TASK BRIEF:
Continue the forum thread below about how electrical load affects the torque needed to turn an alternator, picking up after its last post.

EXTRACT TO READ:
Content starts
30 replies to this topic

[manthony121]

In some power generation systems what you describe is more true. It is NOT true for an automotive alternator. Instead of generating a constant amount of power and "throwing away" the excess, its never generated in the first place. The stator is an electromagnet. The current through the stator controls the strength of that magnet. So, if you reduce the current through the electromagnet, you decrease the strength of the magnetic field, which in-turn reduces the amount of electro-motive-force induced into the alternator coils, and thus the required torque on the alternator pulley.

Now you've got me confused again.  For a "simple" generator: let's say a bundle of wires wrapped around a stick, being turned inside a fixed magnetic field, does the current drawn from the output effect how much torque it takes to turn the rotor?  IOW, is the stick harder to spin if the generated electricity is being used across some load?

 

I realize that the alternator in a car does not use a fixed magnet, but an electromagnet, the strength of which depends on how much power is needed to charge the battery and other such electrical housekeeping.  In that setting, it makes sense that turning up the power of the electromagnet will make the rotor harder to turn, and will generate more power.

[Bench Racer]

This should transfer the requested info. About the 2 1/2 minute mark is the explanation how more or less is generated.
Content ends
DATA SHOWN:
Content starts
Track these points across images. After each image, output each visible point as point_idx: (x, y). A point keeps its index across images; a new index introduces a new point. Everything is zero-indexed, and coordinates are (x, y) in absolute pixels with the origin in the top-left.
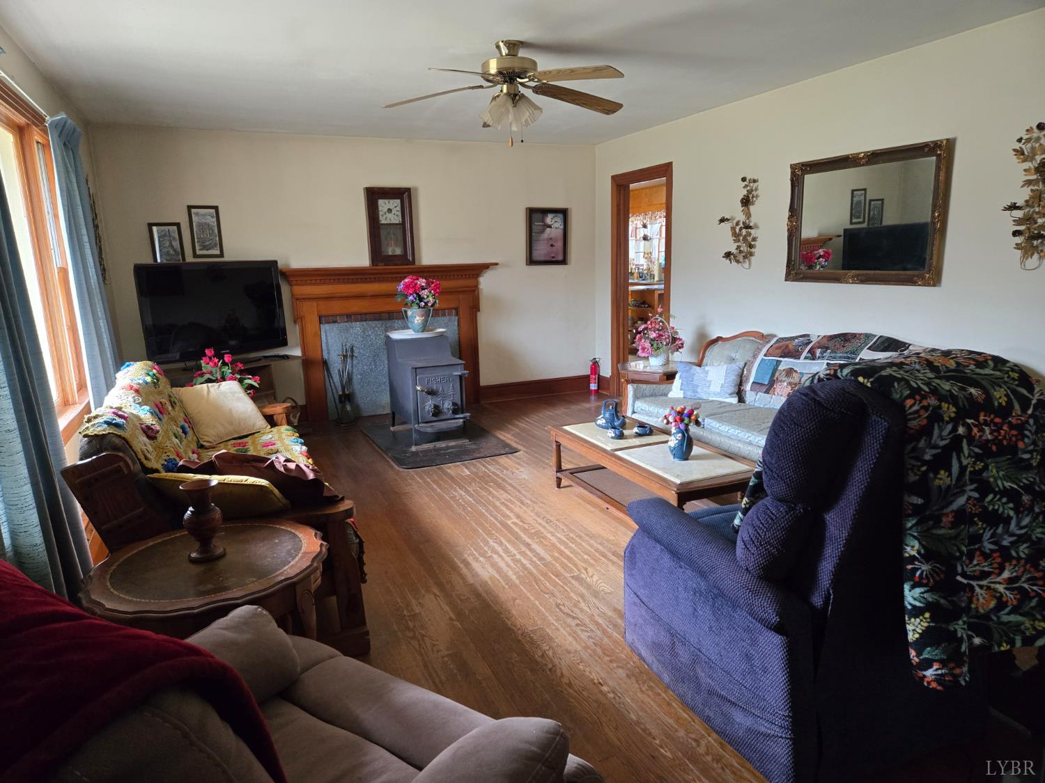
Content ends
EXERCISE RESPONSE:
[Tom Hampton]

Now you've got me confused again.  For a "simple" generator: let's say a bundle of wires wrapped around a stick, being turned inside a fixed magnetic field, does the current drawn from the output effect how much torque it takes to turn the rotor?  IOW, is the stick harder to spin if the generated electricity is being used across some load?

Sorry for confusing you. But, as you may imagine the more we deviate from talking about a specific case (miata alternators), to a more general discussion the more variations there are. Its hard to put several textbooks' worth of information into a couple forum posts. But, to answer your question directly: yes. More specifically, the more electrical POWER (Current * voltage) that is drawn from the alternator the more mechanical POWER (RPM * Torque) is required to turn it.

 

This fact is a basic fact of physics.  Its the first law of thermodynamics.  it is independent of any method of power generation. 

 

Simply putting a load across the output terminals of a field-coil-alternator or a permanent magnet generator will both make the rotor harder to turn---as a direct result of the above law. 

 

Since electronics are hard to design that operate on wildly varying voltages, the generator output has to be regulated.  This is the tricky part. There are lots  of methods for regulating voltage.  Rather than confuse matters further, I'll just say that voltage regulators can either be more wasteful (where they discard excess voltage---convert it to heat), or they can be less wasteful where they transform the volts.   The more wasteful methods would see a more constant load on the rotor shaft and the excess power would be burned off as heat.  The energy always has to come from somewhere and it always has to go somewhere.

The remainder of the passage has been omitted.